It feels like only a year ago I was choosing which lipstick to wear and which skirt to best show off my legs in.

I listened to the awful Shania Twain song 'man I feel like a woman.' this morning

and I'm ashamed to say that not only did I sing but I knew the lyrics.

'best thing about being a woman'

'doing a dance.'

It got me questioning, were women like Shania and I was so undervalued and repressed that the only outlet was to enjoy to the affectation of 'being a woman' and the only release, 'doing a dance.'

This is far from how I feel now, the person I've always been has emerged

although it took the cutting off of limbs and walking around bloody to achieve it.

The things that are real are present even if not spoken of or acknowledged.

I have proof of this in my daughter, she is so far from that stereotype,

the proof is in her stealth at football, the ball seems to flow with her body like it's an extension of her will.

She plays with the boys despite the difficulty it creates from girls and boys

and we joke about how bad women's football is, unbelievably bad.

Is this disability playing football a symptom of the separation of ones self from the surrounding world, are tight skirts and lipstick a symbol of being set aside, not truly involved.

A year ago you were still carrying the metal frame around your leg. It feels like 5, 10 years ago. Not months.

You have written me many notes and cards thanking me for being there for you during your operation, but it is me who should have written to you.

I have told you about my feelings, I know, but there are things that can only be told in retrospect, because speaking while we are going through something life-changing often means letting our guard down, letting our fears out. And I couldn't be scared, I couldn't be worried. I had to be strong, follow my parenting philosophy: if we panic, our children will panic with us. If we show them we are scared, they will be terrified.
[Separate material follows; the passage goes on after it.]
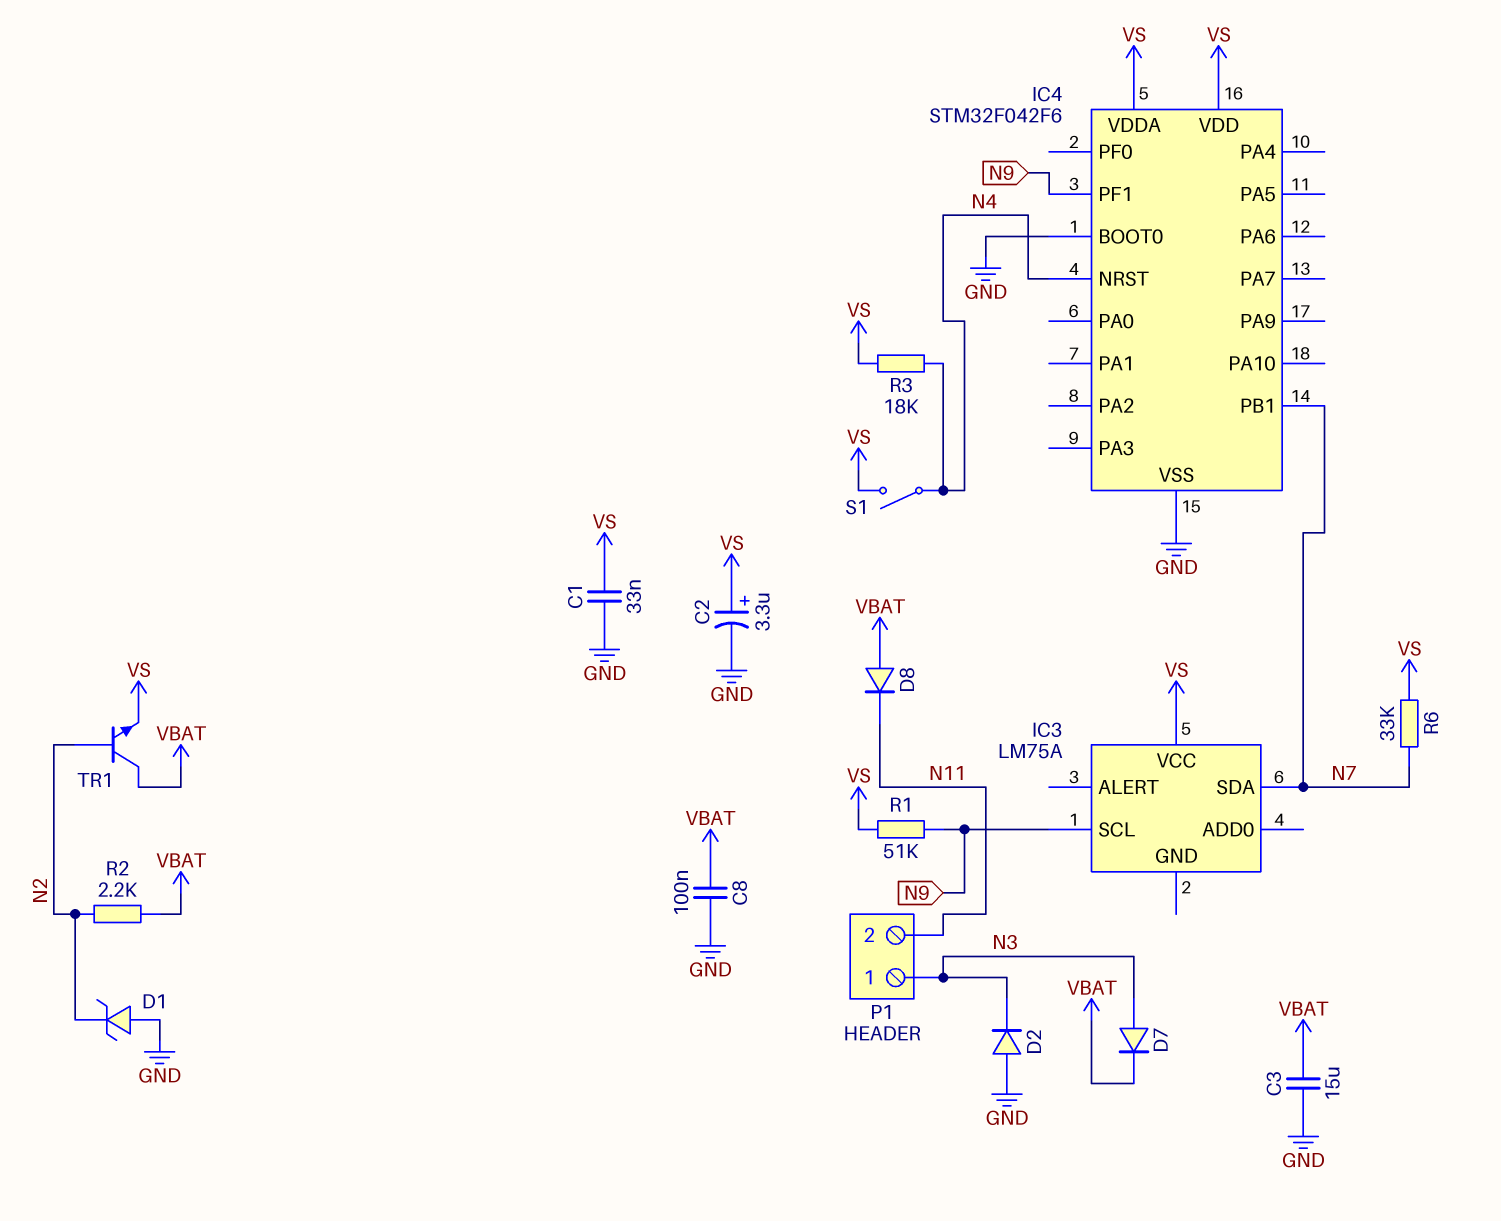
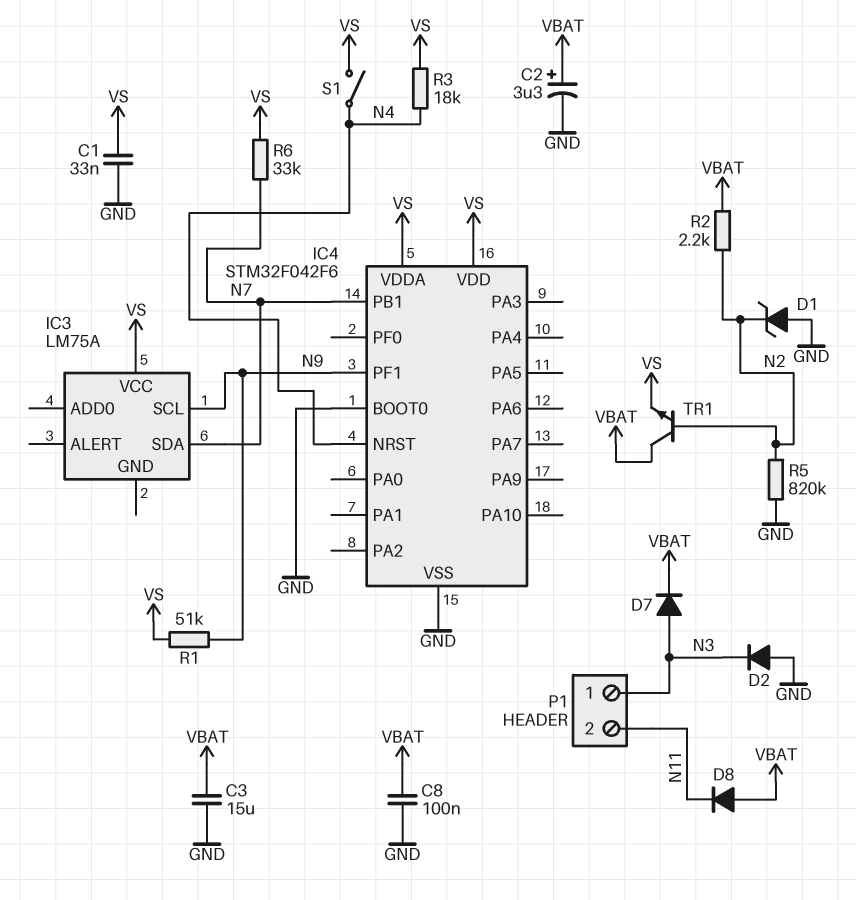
C2: 3.3uF (plus VS, minus GND) -> 3.3uF (plus VBAT, minus GND)
R5: none -> 820k (GND, N2)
So I woke up many times during the night with you, at the sound of your sobbing, and made you laugh instead. I hope you'll never have to think about funny things to do and say in the middle of the night while your own child is in agony. It is an absurd experience. But we did it. You did it. You, the little girl who wouldn't speak to anyone, too shy to hear her own voice. That little girl has turned into and adventurer, a confident performer who thinks nothing of what others might see as a disability. You are perfect. Beautiful. Unstoppable. You teach me every day to appreciate life as it comes, the little pleasures in life, the ability to discover life through small shifts in perspective. A box becomes a house; half a chewed tennis ball becomes a plant pot, a ladder a new throne, odd shoes containers for pencils and crayons.

It is I who should be writing those little notes to thank you. I am in awe of the person you are becoming and I look forward to the next 12 years and beyond.

I used to think that being a parent was something other people did, undamaged people, people who know exactly who they are, where they are going, where to leave their heavy baggage. But look at this... Turns out I'm not half bad.